▸ **RECORDS SUPPLIED**:
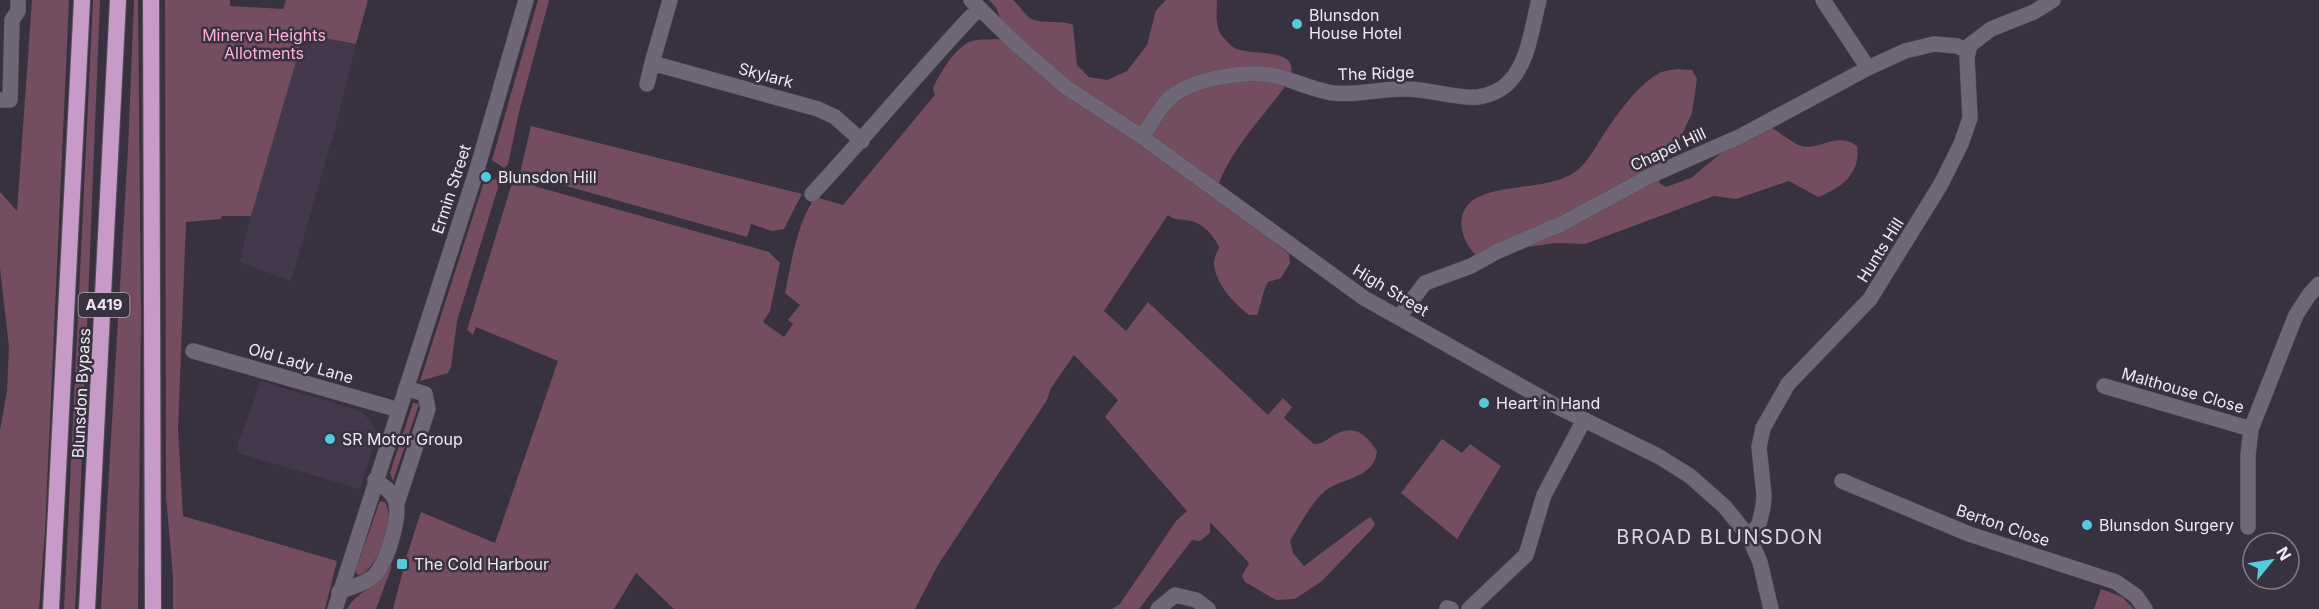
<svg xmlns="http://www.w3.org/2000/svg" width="2319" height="609" font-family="Inter,sans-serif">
  <rect width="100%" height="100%" fill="#38313f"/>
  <path fill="#43384c" d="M304 34 356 44 335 129 291 281 240 262 248 226Z
    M261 381 360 411 370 420 377 433 360 489 238 453V444Z"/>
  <path fill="#744d61" d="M32 0H69L45 530 39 609H0V430L7 391 9 347 0 268V192L17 211Z
    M93 0H100L78 553 75 609H64Z
    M134 0H138L141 318 138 609H101L128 149Z
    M165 0H230V6L283 9 286 0H368L356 44 304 34 251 216H222L221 219 186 222 178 430 183 516 337 561 325 609H173V577L166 496Z
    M538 0H549L519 112 508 164 504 168 492 160Z
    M989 0H1013C1019 5 1024 14 1030 18 1041 25 1059 19 1073 25L1077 65 1089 77 1107 80 1127 71 1147 45 1156 10 1166 0H1217C1217 10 1215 23 1220 33 1223 37 1229 44 1233 47 1250 58 1306 44 1288 82 1265 116 1225 154 1216 194L1221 201 1289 254 1290 263 1281 278 1268 282C1262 292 1262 303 1257 315H1249C1234 303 1217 286 1214 265 1213 260 1217 253 1219 247 1214 236 1204 224 1191 221 1183 219 1175 221 1168 215L1104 311 1126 331 1148 302 1268 415 1283 398 1292 407 1284 418 1314 444C1324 444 1328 438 1336 434 1356 424 1366 435 1377 451 1374 479 1343 477 1325 491 1311 503 1300 525 1290 541L1293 553 1304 566 1368 518H1371L1375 524 1371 530 1322 581 1295 599 1276 600 1245 582 1242 576 1249 563 1210 522V533L1200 541 1192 540 1139 609H1112L1120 604 1176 521 1187 511 1105 417 1118 400 1074 355 1051 388 1047 400 938 565 915 609H674L636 573 614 609H393L407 555 421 512 495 543 558 361 476 327 473 335 467 330 512 183 518 182 531 126 802 194 784 229 772 231 751 224 747 237 545 180 534 186 769 252 780 263 770 311 763 322 784 337 793 324 788 320 800 305 785 293C792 260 796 226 815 197L843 205 935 95 933 89C938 75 953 52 967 43 975 38 990 40 1000 39L1004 29 997 9Z
    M1677 69 1692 70 1697 79 1692 113 1678 143 1664 163 1659 183 1666 187 1691 178 1761 120C1771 126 1793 144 1801 146 1820 151 1836 131 1857 146 1861 173 1842 188 1818 197L1789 181 1736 199 1714 196 1585 244 1555 243 1476 255C1464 244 1455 221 1467 206 1485 183 1541 191 1570 175 1585 167 1593 151 1602 137 1614 118 1637 86 1656 75 1661 71 1671 70 1677 69Z
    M494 179 500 181 457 321 451 367 448 373 420 381 483 185 485 182Z
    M413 403 419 404 393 481 390 473Z
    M1442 439 1462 453 1470 444 1501 466 1457 539 1401 493Z
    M380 501 385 502C396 517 377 573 358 575L356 573V569Z
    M390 566H392L376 609H347C357 590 379 589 390 566Z
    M2101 589 2122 597 2134 609H2094Z"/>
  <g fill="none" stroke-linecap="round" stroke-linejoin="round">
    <g stroke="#564f5b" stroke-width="16">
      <path id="minor" d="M670 0 652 63 818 109 835 117 862 141
        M971 0 1017 45 1066 87 1142 137 1364 298 1558 407 1658 456 1690 476 1725 507 1749 537 1760 562 1771 609
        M1823 0 1868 68
        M647 84 652 63
        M0 100H10L12 20 18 11V0
        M1142 137C1151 124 1159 108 1171 97 1193 78 1248 70 1276 76 1296 81 1313 90 1333 93 1357 96 1382 88 1406 89 1430 89 1455 99 1478 97 1491 95 1502 90 1510 81 1529 61 1532 26 1539 0
        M812 194C869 133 922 68 979 8
        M1399 317 1425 283 1471 266 1496 252 1563 223 1652 175 1741 136 1868 68 1905 51 1934 44 1957 46 1968 51
        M193 351 399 410
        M2104 386 2251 429
        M1842 481 1969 534 2116 582 2136 596 2145 609
        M397 503 428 409 425 394 406 388
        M2248 527V455L2251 429 2296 315 2309 295 2319 284
        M1749 537 1759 524 1763 507 1764 495 1759 447 1763 428 1788 384 1870 299 1941 184 1961 144 1970 118 1967 57 1970 45 1991 29 2034 12 2053 0
        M339 592C351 587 365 584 374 576 386 565 402 515 395 500 392 491 383 486 375 480
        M1447 608 1451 609
        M1158 609 1175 595 1196 600 1208 609
        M1469 609 1526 555 1544 495 1584 420"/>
    </g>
    <g stroke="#564f5b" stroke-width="16">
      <path id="tertiary" d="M335 609 478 166 526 0"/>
    </g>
    <g stroke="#564f5b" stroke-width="18">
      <path id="trunk" d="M151 0 153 609
        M51 609 82 0
        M87 609 118 0"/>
    </g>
    <use href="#minor" stroke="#6f6777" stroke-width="15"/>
    <use href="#tertiary" stroke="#6f6777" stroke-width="15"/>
    <use href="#trunk" stroke="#c79ac7" stroke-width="16"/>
  </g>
  <g fill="#54cadd" stroke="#38313f" stroke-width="2">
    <circle cx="1297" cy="24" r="6"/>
    <circle cx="486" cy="177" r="6"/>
    <circle cx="1484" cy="403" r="6"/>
    <circle cx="330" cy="439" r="6"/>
    <circle cx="2087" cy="525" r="6"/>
    <rect x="396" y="558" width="12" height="12" rx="3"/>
  </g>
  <g text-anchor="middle" stroke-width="5" stroke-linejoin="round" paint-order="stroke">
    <rect fill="#38313f" stroke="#b7b2bd" stroke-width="1.5" x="78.5" y="293" width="51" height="24" rx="4.5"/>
    <g font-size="15" font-weight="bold" fill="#eee9f3">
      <text x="104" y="310">A419</text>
    </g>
    <g font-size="16" fill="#eee9f3" stroke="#38313f" text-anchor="start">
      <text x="1309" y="21">Blunsdon<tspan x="1309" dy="18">House Hotel</tspan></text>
      <text x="498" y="183">Blunsdon Hill</text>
      <text x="1496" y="409">Heart in Hand</text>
      <text x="342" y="445">SR Motor Group</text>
      <text x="2099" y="531">Blunsdon Surgery</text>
      <text x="414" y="570">The Cold Harbour</text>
    </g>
    <g font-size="16" fill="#feb2d9" stroke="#38313f">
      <text x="264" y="41">Minerva Heights<tspan x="264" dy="18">Allotments</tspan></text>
    </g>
    <g font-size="16" fill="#eee9f3" stroke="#38313f">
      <text transform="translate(1376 73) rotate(-2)" y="6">The Ridge</text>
      <text transform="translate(766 75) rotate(15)" y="6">Skylark</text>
      <text transform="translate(1668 149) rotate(-25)" y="6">Chapel Hill</text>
      <text transform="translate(451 189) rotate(-72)" y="6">Ermin Street</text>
      <text transform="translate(1880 250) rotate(-58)" y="6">Hunts Hill</text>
      <text transform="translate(1391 290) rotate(31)" y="6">High Street</text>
      <text transform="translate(301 363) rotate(16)" y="6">Old Lady Lane</text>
      <text transform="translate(2183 390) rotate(16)" y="6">Malthouse Close</text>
      <text transform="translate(81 393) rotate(-87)" y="6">Blunsdon Bypass</text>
      <text transform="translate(2003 525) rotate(19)" y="6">Berton Close</text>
    </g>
    <g font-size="20" letter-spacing="1.5" fill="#dcd3e5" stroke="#38313f">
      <text x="1720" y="544">BROAD BLUNSDON</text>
    </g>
  </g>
  <g transform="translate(2271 561) rotate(60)"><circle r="28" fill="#38313f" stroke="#817b87" stroke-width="1.5"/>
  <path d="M0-4.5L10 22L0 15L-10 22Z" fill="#54cadd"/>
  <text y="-9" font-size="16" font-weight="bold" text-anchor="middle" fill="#eee9f3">N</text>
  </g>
</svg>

▸ **TASK DETAILS**:
How many lines of the material above have the word "round" in them? Give only that number.

▸ **SOLUTION FOR THIS PROBLEM**:
2